Commençons par parler de la réalisation, des décors et des acteurs. Le maître mot ici est dépouillement. Les décors sont très épurés, la maison ressemble à tous les pavillons de banlieues américaines, il y a peu d’effets spéciaux, de jeux de lumière, de couleurs ou de caméra. Cependant là où ce dépouillement aurait été un handicap pour de nombreux autres films, c’est une force pour Vivarium. Cela renforce l’effet anxiogène et étouffant du film. Vous en avez marre du confinement, je vous conseille donc de regarder ce film pour devenir définitivement fou.
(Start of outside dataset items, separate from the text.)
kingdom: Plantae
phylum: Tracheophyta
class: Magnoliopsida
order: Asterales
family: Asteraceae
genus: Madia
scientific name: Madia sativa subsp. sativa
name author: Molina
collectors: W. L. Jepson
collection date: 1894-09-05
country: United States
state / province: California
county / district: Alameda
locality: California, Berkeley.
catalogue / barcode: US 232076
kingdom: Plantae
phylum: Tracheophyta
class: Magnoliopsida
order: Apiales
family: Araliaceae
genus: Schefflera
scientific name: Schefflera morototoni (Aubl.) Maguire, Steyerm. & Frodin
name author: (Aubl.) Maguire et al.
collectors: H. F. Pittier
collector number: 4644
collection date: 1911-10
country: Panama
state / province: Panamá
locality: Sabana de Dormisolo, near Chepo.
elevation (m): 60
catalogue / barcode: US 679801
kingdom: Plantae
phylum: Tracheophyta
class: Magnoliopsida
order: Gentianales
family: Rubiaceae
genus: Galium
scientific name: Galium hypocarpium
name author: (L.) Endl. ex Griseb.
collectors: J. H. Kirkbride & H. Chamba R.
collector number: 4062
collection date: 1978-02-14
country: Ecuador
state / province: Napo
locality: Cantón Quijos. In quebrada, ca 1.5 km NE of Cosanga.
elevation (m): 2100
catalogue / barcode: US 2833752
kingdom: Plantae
En voyant que les personnages n’ont absolument aucune issue, à part la mort, pour s’échapper du complexe résidentiel, n’importe quel agoraphobe en viendrait à aimer la foule. De même les jeux d’acteurs de Jesse Eisenberg et Imogen Poots renforcent le désespoir que renvoie ce film. Ils sont à la fois jeunes et pourtant capables de prouesses quand il s’agit de transmettre un sentiment de détresse chez le spectateur.

Toutefois le réel intérêt du film repose sur le message qu’il véhicule. En effet Vivarium s’interroge sur la pression de la société vis-à-vis des modèles familiaux et de la consommation. Je m’explique : le couple que l’on suit est parfaitement heureux mais, une force supérieure va leur imposer un enfant ainsi qu’un modèle de famille nucléaire. Eux-mêmes n’ont pas vraiment envie d’élever un enfant et sont démunis devant cette charge, tous leurs projets s’effondrent. Contraints de devenir parents, ils s’éloignent peu à peu l’un de l’autre, détruisant par la même occasion leur couple. On remarque donc rapidement que cette vision de la famille est nocive pour ce couple. De même, les aliments qu’ils consomment n’ont aucun goût et la télévision ne passe qu’un enchaînement de formes géométriques dénuées de sens. On voit donc que la consommation est réduite au minimum et n’est qu’utilitaire, tout devient futile. On en revient donc à se poser ces questions : que reste-t-il d’utile ou de divertissant ? Doit-on vivre avec des aspirations précises ou suivre ce que l’on nous dit de faire pour notre propre bien ?

 

 

L’élément fantastique vient ajouter une couche de mystère à des questions déjà complexes.

 

Comme si tout cela ne suffisait pas, le film devient encore plus cryptique lorsque l’on se rend compte, que l’enfant qui est imposé au couple et cette vie préprogrammée n’est autre que la méthode qu’utilise le coucou pour parasiter le nid d’un autre oiseau. L’enfant étranger étant l’oisillon du coucou et le couple le nid d’un autre oiseau. Cette théorie est renforcée lorsque l’on voit l’enfant émettre un cri semblable à celui d’un oiseau à un moment décisif du film. Malheureusement le côté mystérieux est mal exploité et pas assez poussé. Les quelques scènes montrant cette facette du film ne nous en apprennent pas beaucoup plus. Elles auraient simplement pu être supprimées sans détériorer le message du film. Donc si vous êtes un fan d’ornithologie n’allez pas voir ce film en vous disant que vous en apprendrez plus sur la biologie du coucou. Cette partie mineure n’est traitée que partiellement dans le film.

 

Conclusion

 

Si je devais vous donner un conseil, ce serait surtout d’aller voir le film pour vous faire un avis personnel sur celui-ci. Il est difficile de décrire ce que l’on peut ressentir lorsque l’on se projette dans ce film. Certains le prendront au second degré quand d’autres se reconnaitront dans la situation du couple. Comme de nombreux thrillers psychologiques, c’est au spectateur de se faire une réelle opinion sur le film et d’interpréter le message comme il le souhaite. En attendant, je vous laisse, je vais me refaire toute la saga des Saw avant la sortie de Spirale, en espérant que le confinement soit fini d’ici là.